--- PROBLEM STATEMENT ---
The records appear below. Copy each one exactly.

═════ RECORDED INFORMATION ═════

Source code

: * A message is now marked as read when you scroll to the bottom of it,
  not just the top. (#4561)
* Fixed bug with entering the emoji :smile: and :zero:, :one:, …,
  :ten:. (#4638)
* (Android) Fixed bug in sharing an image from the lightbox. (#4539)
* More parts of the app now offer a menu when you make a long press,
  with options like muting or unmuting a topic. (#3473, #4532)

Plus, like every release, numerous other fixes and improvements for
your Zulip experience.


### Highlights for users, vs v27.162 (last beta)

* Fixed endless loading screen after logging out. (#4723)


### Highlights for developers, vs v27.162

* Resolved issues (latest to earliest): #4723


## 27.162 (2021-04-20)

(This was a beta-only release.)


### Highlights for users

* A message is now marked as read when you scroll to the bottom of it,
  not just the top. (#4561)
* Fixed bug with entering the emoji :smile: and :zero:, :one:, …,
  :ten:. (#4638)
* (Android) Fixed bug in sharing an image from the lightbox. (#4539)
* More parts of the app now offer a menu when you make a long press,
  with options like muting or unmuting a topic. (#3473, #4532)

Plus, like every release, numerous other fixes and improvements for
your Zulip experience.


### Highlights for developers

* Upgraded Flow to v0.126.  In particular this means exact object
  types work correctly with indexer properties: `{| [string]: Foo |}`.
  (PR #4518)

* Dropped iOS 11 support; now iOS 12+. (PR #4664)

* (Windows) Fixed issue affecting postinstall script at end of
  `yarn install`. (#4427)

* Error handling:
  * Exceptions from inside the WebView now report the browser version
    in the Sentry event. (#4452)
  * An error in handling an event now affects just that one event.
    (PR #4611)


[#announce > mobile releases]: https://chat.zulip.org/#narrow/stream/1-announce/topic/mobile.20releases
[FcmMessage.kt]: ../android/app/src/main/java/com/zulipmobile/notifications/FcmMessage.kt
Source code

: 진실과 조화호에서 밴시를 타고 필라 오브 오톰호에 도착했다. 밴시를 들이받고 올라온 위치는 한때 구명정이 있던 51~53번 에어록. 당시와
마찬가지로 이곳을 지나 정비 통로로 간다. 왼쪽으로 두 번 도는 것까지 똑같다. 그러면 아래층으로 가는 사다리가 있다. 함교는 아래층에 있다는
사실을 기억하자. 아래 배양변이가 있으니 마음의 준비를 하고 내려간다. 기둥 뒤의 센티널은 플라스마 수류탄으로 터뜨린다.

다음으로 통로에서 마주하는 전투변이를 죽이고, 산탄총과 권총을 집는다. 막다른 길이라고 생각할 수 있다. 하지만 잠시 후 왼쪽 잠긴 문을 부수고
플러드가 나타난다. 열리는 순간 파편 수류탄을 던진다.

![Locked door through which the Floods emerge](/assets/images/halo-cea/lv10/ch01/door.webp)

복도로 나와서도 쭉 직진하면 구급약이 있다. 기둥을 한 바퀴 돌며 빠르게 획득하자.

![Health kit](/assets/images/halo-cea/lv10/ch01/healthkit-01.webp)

═════

--- RESULT ---
Source code

: * A message is now marked as read when you scroll to the bottom of it,
  not just the top. (#4561)
* Fixed bug with entering the emoji :smile: and :zero:, :one:, …,
  :ten:. (#4638)
* (Android) Fixed bug in sharing an image from the lightbox. (#4539)
* More parts of the app now offer a menu when you make a long press,
  with options like muting or unmuting a topic. (#3473, #4532)

Plus, like every release, numerous other fixes and improvements for
your Zulip experience.


### Highlights for users, vs v27.162 (last beta)

* Fixed endless loading screen after logging out. (#4723)


### Highlights for developers, vs v27.162

* Resolved issues (latest to earliest): #4723


## 27.162 (2021-04-20)

(This was a beta-only release.)


### Highlights for users

* A message is now marked as read when you scroll to the bottom of it,
  not just the top. (#4561)
* Fixed bug with entering the emoji :smile: and :zero:, :one:, …,
  :ten:. (#4638)
* (Android) Fixed bug in sharing an image from the lightbox. (#4539)
* More parts of the app now offer a menu when you make a long press,
  with options like muting or unmuting a topic. (#3473, #4532)

Plus, like every release, numerous other fixes and improvements for
your Zulip experience.


### Highlights for developers

* Upgraded Flow to v0.126.  In particular this means exact object
  types work correctly with indexer properties: `{| [string]: Foo |}`.
  (PR #4518)

* Dropped iOS 11 support; now iOS 12+. (PR #4664)

* (Windows) Fixed issue affecting postinstall script at end of
  `yarn install`. (#4427)

* Error handling:
  * Exceptions from inside the WebView now report the browser version
    in the Sentry event. (#4452)
  * An error in handling an event now affects just that one event.
    (PR #4611)


[#announce > mobile releases]: https://chat.zulip.org/#narrow/stream/1-announce/topic/mobile.20releases
[FcmMessage.kt]: ../android/app/src/main/java/com/zulipmobile/notifications/FcmMessage.kt
Source code

: 진실과 조화호에서 밴시를 타고 필라 오브 오톰호에 도착했다. 밴시를 들이받고 올라온 위치는 한때 구명정이 있던 51~53번 에어록. 당시와
마찬가지로 이곳을 지나 정비 통로로 간다. 왼쪽으로 두 번 도는 것까지 똑같다. 그러면 아래층으로 가는 사다리가 있다. 함교는 아래층에 있다는
사실을 기억하자. 아래 배양변이가 있으니 마음의 준비를 하고 내려간다. 기둥 뒤의 센티널은 플라스마 수류탄으로 터뜨린다.

다음으로 통로에서 마주하는 전투변이를 죽이고, 산탄총과 권총을 집는다. 막다른 길이라고 생각할 수 있다. 하지만 잠시 후 왼쪽 잠긴 문을 부수고
플러드가 나타난다. 열리는 순간 파편 수류탄을 던진다.

![Locked door through which the Floods emerge](/assets/images/halo-cea/lv10/ch01/door.webp)

복도로 나와서도 쭉 직진하면 구급약이 있다. 기둥을 한 바퀴 돌며 빠르게 획득하자.

![Health kit](/assets/images/halo-cea/lv10/ch01/healthkit-01.webp)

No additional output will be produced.